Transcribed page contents

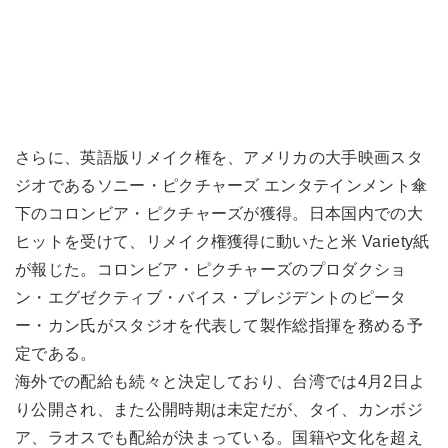
さらに、英語版リメイク権を、アメリカの大手映画スタ
ジオであるソニー・ピクチャーズ エンタテインメント傘
下のコロンビア・ピクチャーズが獲得。日本国内での大
ヒットを受けて、リメイク権獲得に動いたと米 Variety紙
が報じた。コロンビア・ピクチャーズのプロダクショ
ン・エグゼクティブ・バイス・プレジデントのピータ
ー・カン氏がスタジオを代表して製作総指揮を務める予
定である。
海外での配給も続々と決定しており、台湾では4月2日よ
り公開され、また公開時期は未定だが、タイ、カンボジ
ア、ラオスでも配給が決まっている。国籍や文化を超え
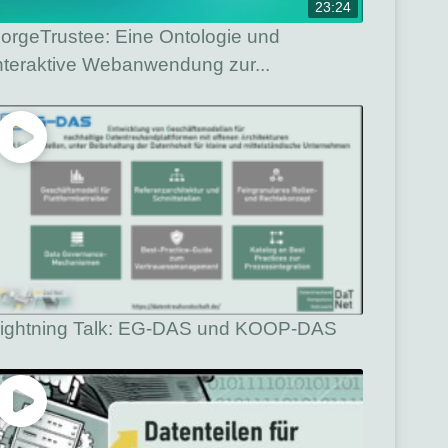
23:24
orgeTrustee: Eine Ontologie und
nteraktive Webanwendung zur...
ightning Talk: EG-DAS und KOOP-DAS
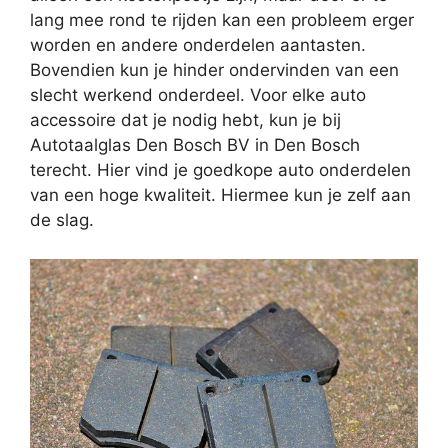
lang mee rond te rijden kan een probleem erger
worden en andere onderdelen aantasten.
Bovendien kun je hinder ondervinden van een
slecht werkend onderdeel. Voor elke auto
accessoire dat je nodig hebt, kun je bij
Autotaalglas Den Bosch BV in Den Bosch
terecht. Hier vind je goedkope auto onderdelen
van een hoge kwaliteit. Hiermee kun je zelf aan
de slag.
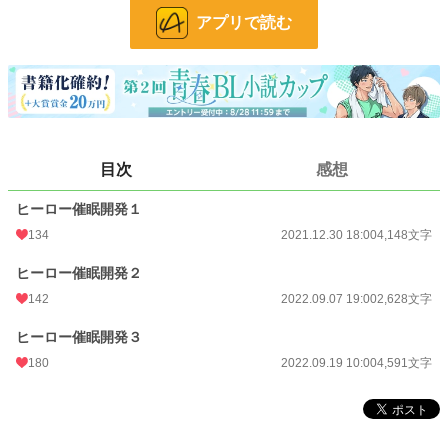
お気に入り
403
アプリで読む
24h.ポイント
142 pt
文字数
11,367
更新日時
2022.09.19 10:00
初回公開日時
2021.12.30 18:00
目次
感想
初回完結日時
2022.09.19 10:00
ヒーロー催眠開発１
週間ポイント
1,509 pt (6,343 位)
134
2021.12.30 18:00
4,148文字
月間ポイント
6,320 pt (6,860 位)
ヒーロー催眠開発２
年間ポイント
62,231 pt (8,850 位)
142
2022.09.07 19:00
2,628文字
累計ポイント
620,242 pt (8,805 位)
ヒーロー催眠開発３
180
2022.09.19 10:00
4,591文字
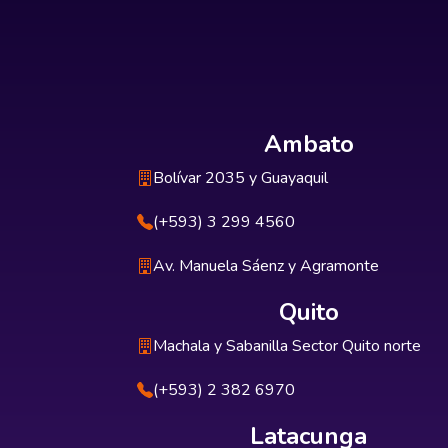
Ambato
Bolívar 2035 y Guayaquil
(+593) 3 299 4560
Av. Manuela Sáenz y Agramonte
Quito
Machala y Sabanilla Sector Quito norte
(+593) 2 382 6970
Latacunga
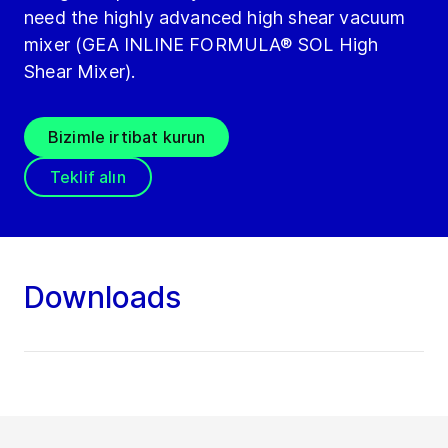
need the highly advanced high shear vacuum
mixer (GEA INLINE FORMULA® SOL High
Shear Mixer).
Bizimle irtibat kurun
Teklif alın
Downloads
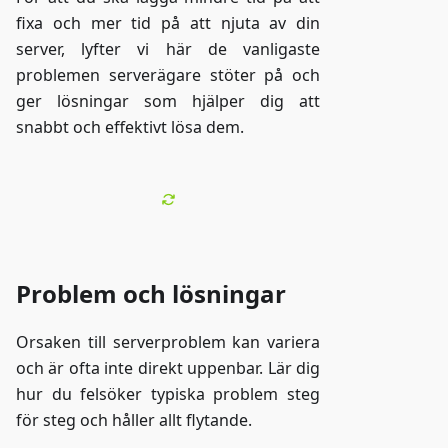
fixa och mer tid på att njuta av din
server, lyfter vi här de vanligaste
problemen serverägare stöter på och
ger lösningar som hjälper dig att
snabbt och effektivt lösa dem.
Problem och lösningar
Orsaken till serverproblem kan variera
och är ofta inte direkt uppenbar. Lär dig
hur du felsöker typiska problem steg
för steg och håller allt flytande.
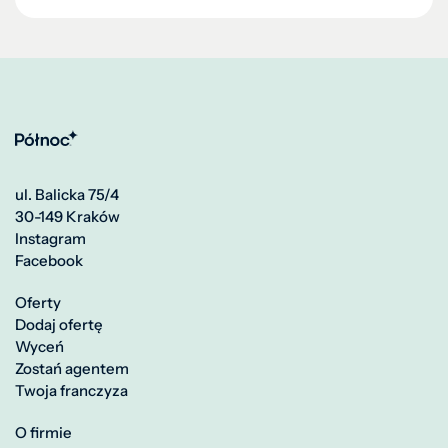
ul. Balicka 75/4
30-149 Kraków
Instagram
Facebook
Oferty
Dodaj ofertę
Wyceń
Zostań agentem
Twoja franczyza
O firmie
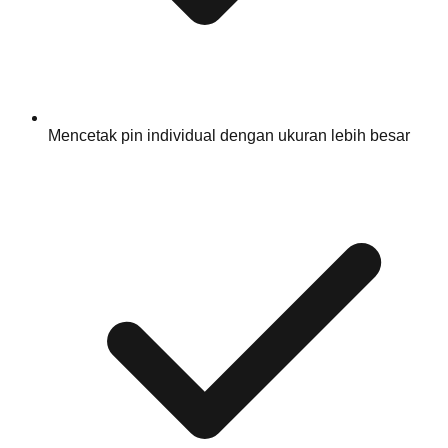
Mencetak pin individual dengan ukuran lebih besar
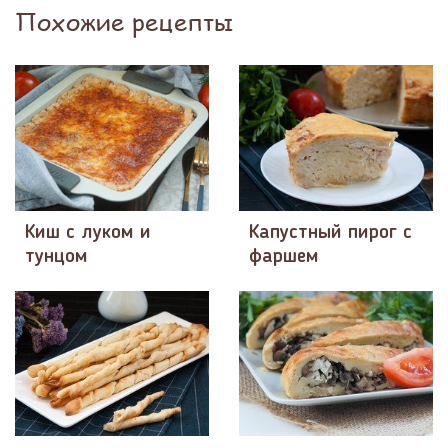
Похожие рецепты
Киш с луком и
Капустный пирог с
тунцом
фаршем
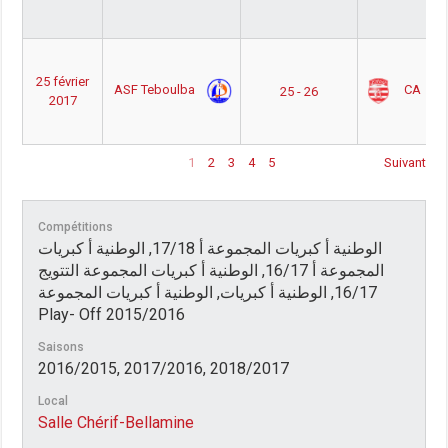
25 février
ASF Teboulba
CA
25 - 26
2017
1
2
3
4
5
Suivant
Compétitions
الوطنية أ كبريات المجموعة أ 17/18, الوطنية أ كبريات
المجموعة أ 16/17, الوطنية أ كبريات المجموعة التتويج
16/17, الوطنية أ كبريات, الوطنية أ كبريات المجموعة
Play- Off 2015/2016
Saisons
2016/2015, 2017/2016, 2018/2017
Local
Salle Chérif-Bellamine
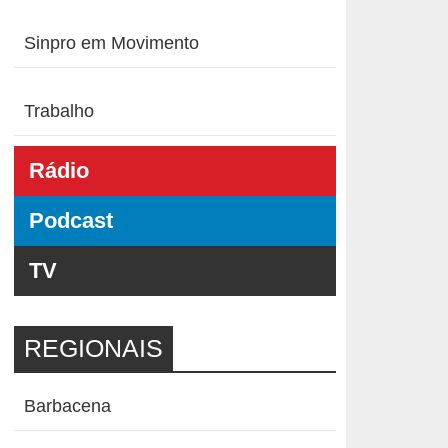
Sinpro em Movimento
Trabalho
Rádio
Podcast
TV
REGIONAIS
Barbacena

Description of the task
Rewrite all of the data above, putting "Eindhoven" wherever "Den Bosch" appears and changing nothing else. Omit the picture placeholders from your answer.

Completed exercise
さらに、英語版リメイク権を、アメリカの大手映画スタ
ジオであるソニー・ピクチャーズ エンタテインメント傘
下のコロンビア・ピクチャーズが獲得。日本国内での大
ヒットを受けて、リメイク権獲得に動いたと米 Variety紙
が報じた。コロンビア・ピクチャーズのプロダクショ
ン・エグゼクティブ・バイス・プレジデントのピータ
ー・カン氏がスタジオを代表して製作総指揮を務める予
定である。
海外での配給も続々と決定しており、台湾では4月2日よ
り公開され、また公開時期は未定だが、タイ、カンボジ
ア、ラオスでも配給が決まっている。国籍や文化を超え
23:24
orgeTrustee: Eine Ontologie und
nteraktive Webanwendung zur...
ightning Talk: EG-DAS und KOOP-DAS
lang mee rond te rijden kan een probleem erger
worden en andere onderdelen aantasten.
Bovendien kun je hinder ondervinden van een
slecht werkend onderdeel. Voor elke auto
accessoire dat je nodig hebt, kun je bij
Autotaalglas Eindhoven BV in Eindhoven
terecht. Hier vind je goedkope auto onderdelen
van een hoge kwaliteit. Hiermee kun je zelf aan
de slag.
お気に入り
403
アプリで読む
24h.ポイント
142 pt
文字数
11,367
更新日時
2022.09.19 10:00
初回公開日時
2021.12.30 18:00
目次
感想
初回完結日時
2022.09.19 10:00
ヒーロー催眠開発１
週間ポイント
1,509 pt (6,343 位)
134
2021.12.30 18:00
4,148文字
月間ポイント
6,320 pt (6,860 位)
ヒーロー催眠開発２
年間ポイント
62,231 pt (8,850 位)
142
2022.09.07 19:00
2,628文字
累計ポイント
620,242 pt (8,805 位)
ヒーロー催眠開発３
180
2022.09.19 10:00
4,591文字
Ambato
Bolívar 2035 y Guayaquil
(+593) 3 299 4560
Av. Manuela Sáenz y Agramonte
Quito
Machala y Sabanilla Sector Quito norte
(+593) 2 382 6970
Latacunga
need the highly advanced high shear vacuum
mixer (GEA INLINE FORMULA® SOL High
Shear Mixer).
Bizimle irtibat kurun
Teklif alın
Downloads
fixa och mer tid på att njuta av din
server, lyfter vi här de vanligaste
problemen serverägare stöter på och
ger lösningar som hjälper dig att
snabbt och effektivt lösa dem.
Problem och lösningar
Orsaken till serverproblem kan variera
och är ofta inte direkt uppenbar. Lär dig
hur du felsöker typiska problem steg
för steg och håller allt flytande.
ul. Balicka 75/4
30-149 Kraków
Instagram
Facebook
Oferty
Dodaj ofertę
Wyceń
Zostań agentem
Twoja franczyza
O firmie
Mencetak pin individual dengan ukuran lebih besar
Похожие рецепты
Киш с луком и
Капустный пирог с
тунцом
фаршем
25 février
ASF Teboulba
CA
25 - 26
2017
1
2
3
4
5
Suivant
Compétitions
الوطنية أ كبريات المجموعة أ 17/18, الوطنية أ كبريات
المجموعة أ 16/17, الوطنية أ كبريات المجموعة التتويج
16/17, الوطنية أ كبريات, الوطنية أ كبريات المجموعة
Play- Off 2015/2016
Saisons
2016/2015, 2017/2016, 2018/2017
Local
Salle Chérif-Bellamine
Sinpro em Movimento
Trabalho
Rádio
Podcast
TV
REGIONAIS
Barbacena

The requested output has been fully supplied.